▸ Task to carry out:
Read the records below. Copy each line where the string "CIRCLE" occurs.

◆ ◆ ◆ ◆ ◆

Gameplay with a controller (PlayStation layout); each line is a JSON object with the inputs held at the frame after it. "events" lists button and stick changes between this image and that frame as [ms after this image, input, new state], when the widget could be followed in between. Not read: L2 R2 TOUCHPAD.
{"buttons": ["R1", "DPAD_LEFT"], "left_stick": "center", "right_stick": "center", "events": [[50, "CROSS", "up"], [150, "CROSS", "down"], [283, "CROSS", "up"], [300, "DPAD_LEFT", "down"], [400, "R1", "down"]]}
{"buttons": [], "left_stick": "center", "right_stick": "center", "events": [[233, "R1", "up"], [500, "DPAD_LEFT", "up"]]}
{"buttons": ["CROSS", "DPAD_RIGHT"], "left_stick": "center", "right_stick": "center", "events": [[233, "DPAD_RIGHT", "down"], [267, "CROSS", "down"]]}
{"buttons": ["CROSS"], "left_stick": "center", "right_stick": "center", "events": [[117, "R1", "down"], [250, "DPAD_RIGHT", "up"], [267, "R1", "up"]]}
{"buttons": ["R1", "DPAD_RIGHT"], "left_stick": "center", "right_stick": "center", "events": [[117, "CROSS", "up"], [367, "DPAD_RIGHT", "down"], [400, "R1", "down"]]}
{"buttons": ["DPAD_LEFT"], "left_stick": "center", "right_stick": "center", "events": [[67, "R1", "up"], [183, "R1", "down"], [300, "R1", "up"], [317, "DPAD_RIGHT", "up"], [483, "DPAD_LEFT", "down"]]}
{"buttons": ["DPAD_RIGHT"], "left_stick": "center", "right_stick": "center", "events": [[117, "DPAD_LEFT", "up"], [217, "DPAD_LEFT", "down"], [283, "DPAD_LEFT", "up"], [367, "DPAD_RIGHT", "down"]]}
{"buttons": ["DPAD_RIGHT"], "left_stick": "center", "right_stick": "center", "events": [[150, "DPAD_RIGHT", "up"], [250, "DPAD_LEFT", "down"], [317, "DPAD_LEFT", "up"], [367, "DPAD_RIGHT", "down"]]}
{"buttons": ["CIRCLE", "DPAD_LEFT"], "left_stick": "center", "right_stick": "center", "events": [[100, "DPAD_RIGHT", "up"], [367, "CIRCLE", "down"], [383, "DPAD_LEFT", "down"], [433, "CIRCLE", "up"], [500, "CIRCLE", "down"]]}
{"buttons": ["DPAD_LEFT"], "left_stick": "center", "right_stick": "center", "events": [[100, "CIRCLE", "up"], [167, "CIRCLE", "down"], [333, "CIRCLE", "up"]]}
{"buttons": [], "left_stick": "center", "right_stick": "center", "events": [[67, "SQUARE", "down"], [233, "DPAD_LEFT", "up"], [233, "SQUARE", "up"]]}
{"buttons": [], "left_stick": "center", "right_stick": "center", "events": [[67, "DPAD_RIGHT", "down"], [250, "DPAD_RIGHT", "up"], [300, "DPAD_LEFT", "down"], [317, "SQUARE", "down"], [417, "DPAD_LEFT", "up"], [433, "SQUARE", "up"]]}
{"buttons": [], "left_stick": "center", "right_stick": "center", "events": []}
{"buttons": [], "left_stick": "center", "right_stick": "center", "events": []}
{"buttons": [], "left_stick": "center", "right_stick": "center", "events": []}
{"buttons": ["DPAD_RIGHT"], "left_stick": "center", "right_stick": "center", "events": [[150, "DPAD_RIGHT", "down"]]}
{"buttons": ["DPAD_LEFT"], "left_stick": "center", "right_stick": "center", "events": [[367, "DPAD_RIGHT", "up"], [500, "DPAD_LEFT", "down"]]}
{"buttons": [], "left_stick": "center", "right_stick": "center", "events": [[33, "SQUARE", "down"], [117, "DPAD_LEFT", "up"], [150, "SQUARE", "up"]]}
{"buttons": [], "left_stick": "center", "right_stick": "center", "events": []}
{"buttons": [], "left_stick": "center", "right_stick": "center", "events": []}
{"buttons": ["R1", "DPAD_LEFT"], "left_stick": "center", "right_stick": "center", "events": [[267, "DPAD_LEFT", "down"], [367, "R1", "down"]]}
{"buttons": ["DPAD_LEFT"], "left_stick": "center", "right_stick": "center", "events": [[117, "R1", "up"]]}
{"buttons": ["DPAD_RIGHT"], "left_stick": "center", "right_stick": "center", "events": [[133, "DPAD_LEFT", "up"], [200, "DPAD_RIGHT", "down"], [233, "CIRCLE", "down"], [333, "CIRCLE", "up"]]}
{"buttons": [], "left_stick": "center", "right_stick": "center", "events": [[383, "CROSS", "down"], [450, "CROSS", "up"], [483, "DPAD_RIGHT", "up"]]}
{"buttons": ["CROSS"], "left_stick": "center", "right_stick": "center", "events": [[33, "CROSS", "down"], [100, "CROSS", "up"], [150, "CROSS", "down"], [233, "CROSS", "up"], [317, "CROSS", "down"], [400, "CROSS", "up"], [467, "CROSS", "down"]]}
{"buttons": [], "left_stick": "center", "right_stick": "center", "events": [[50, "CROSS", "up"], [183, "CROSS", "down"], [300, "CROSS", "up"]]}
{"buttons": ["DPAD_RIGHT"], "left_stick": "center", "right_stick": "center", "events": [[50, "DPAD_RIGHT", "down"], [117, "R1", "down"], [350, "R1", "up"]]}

◆ ◆ ◆ ◆ ◆

▸ Answer to this problem:
{"buttons": ["CIRCLE", "DPAD_LEFT"], "left_stick": "center", "right_stick": "center", "events": [[100, "DPAD_RIGHT", "up"], [367, "CIRCLE", "down"], [383, "DPAD_LEFT", "down"], [433, "CIRCLE", "up"], [500, "CIRCLE", "down"]]}
{"buttons": ["DPAD_LEFT"], "left_stick": "center", "right_stick": "center", "events": [[100, "CIRCLE", "up"], [167, "CIRCLE", "down"], [333, "CIRCLE", "up"]]}
{"buttons": ["DPAD_RIGHT"], "left_stick": "center", "right_stick": "center", "events": [[133, "DPAD_LEFT", "up"], [200, "DPAD_RIGHT", "down"], [233, "CIRCLE", "down"], [333, "CIRCLE", "up"]]}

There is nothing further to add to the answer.